Mimalloc is also lighter on introspection. Where jemalloc exposes a rich mallctl interface for production monitoring, mimalloc offers basic statistics through its extended API. If you are debugging a production memory issue, that matters.

What the Three Cases Have in Common

Each allocator surfaces a different dimension of the same underlying problem: the gap between what the application thinks it is using and what the OS observes. Jemalloc’s arena retention is visible in RSS but not in allocated bytes. Bumpalo’s scope bug is visible in allocated bytes but only if you profile at the right granularity.

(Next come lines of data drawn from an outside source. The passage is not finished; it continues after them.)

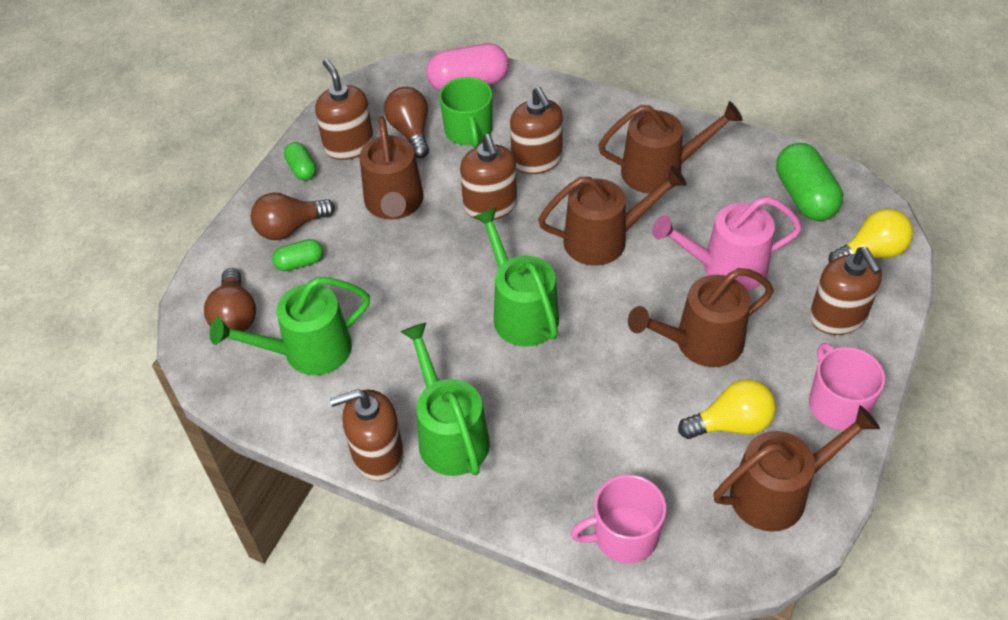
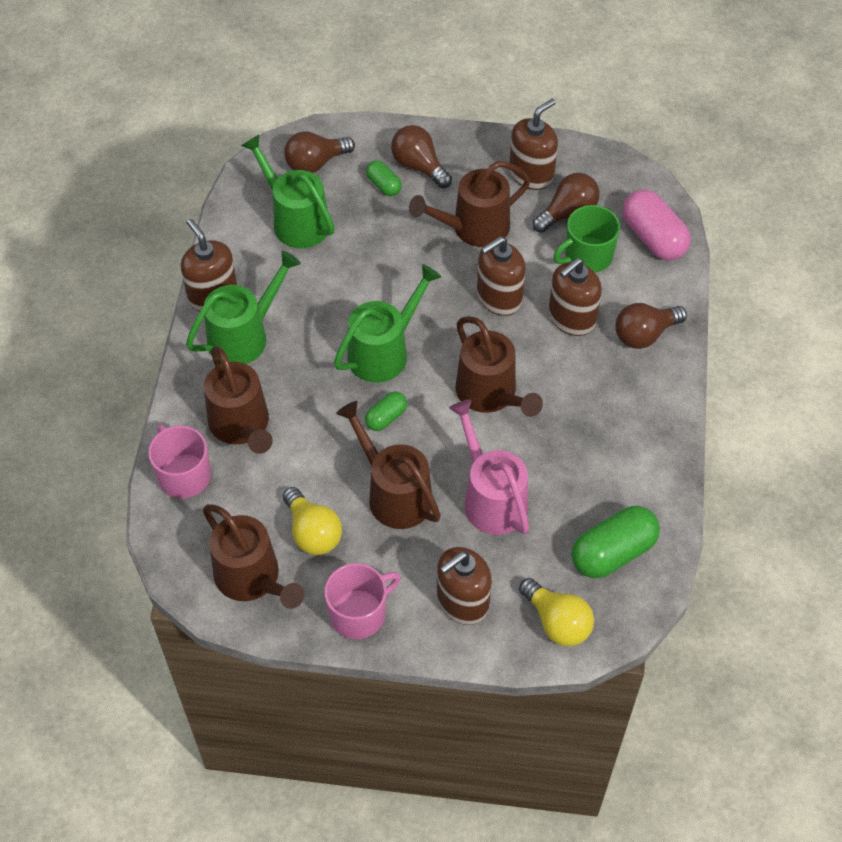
camera: 70 degrees right, 5 degrees up
(302, 169) = (489, 151): green capsule -> green capsule (386, 417)
(575, 116) = (644, 334): none -> brown light bulb
(660, 171) = (598, 421): brown watering can -> brown watering can (242, 426)

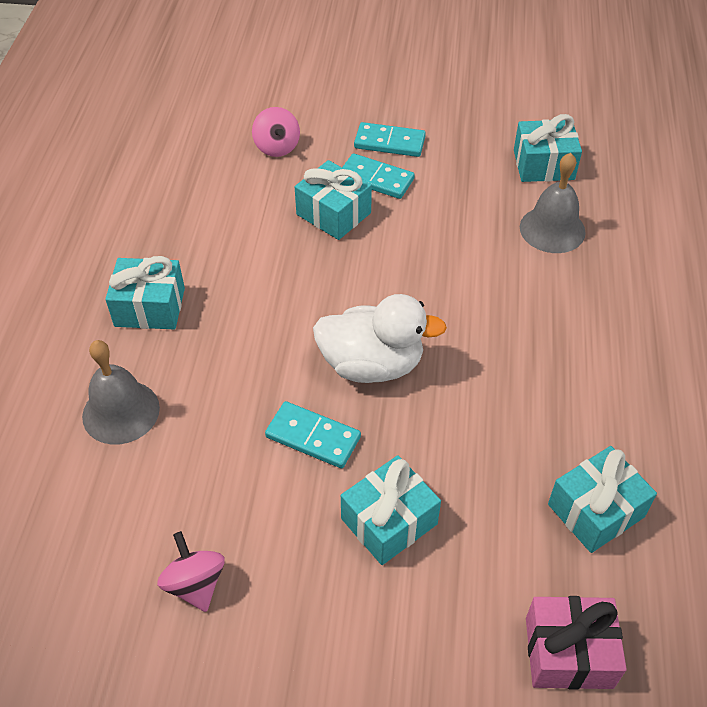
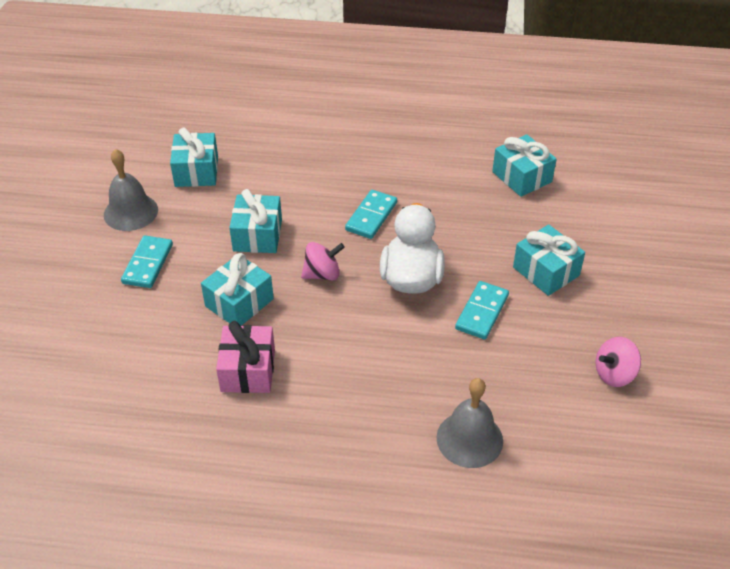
camera: 90 degrees left, 5 degrees down
(150, 307) = (350, 431): turquoise gift -> turquoise gift (257, 235)
(277, 147) = (137, 346): pink spinning top -> pink spinning top (322, 274)
(376, 179) = (197, 274): turquoise domino -> turquoise domino (371, 216)
(552, 229) = (272, 173): grey bell -> grey bell (131, 212)
(568, 652) = (617, 197): pink gift -> pink gift (248, 370)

Mimalloc’s delayed free is visible in latency histograms, not memory graphs at all.

The practical lesson from Meilisearch’s investigation is that allocator selection should be paired with a monitoring strategy tuned to that allocator’s failure modes. Switching allocators without also changing how you observe memory will leave some failure modes invisible.

Meilisearch settled on jemalloc as the default global allocator for Linux, bumpalo retained for short-lived hot paths with enforced lifetime discipline, and mimalloc recommended for Windows builds and deployments where fast OS page return outweighs tail latency concerns. That is not a single answer; it is a taxonomy of the problem.

The mimalloc-bench suite from Microsoft shows mimalloc ahead of jemalloc by 5-15% on multi-threaded allocation benchmarks. In practice, for a mixed workload like Meilisearch’s, that gap is secondary to fragmentation characteristics and observability. The allocator you can reason about in production is often worth more than the one that wins in a benchmark.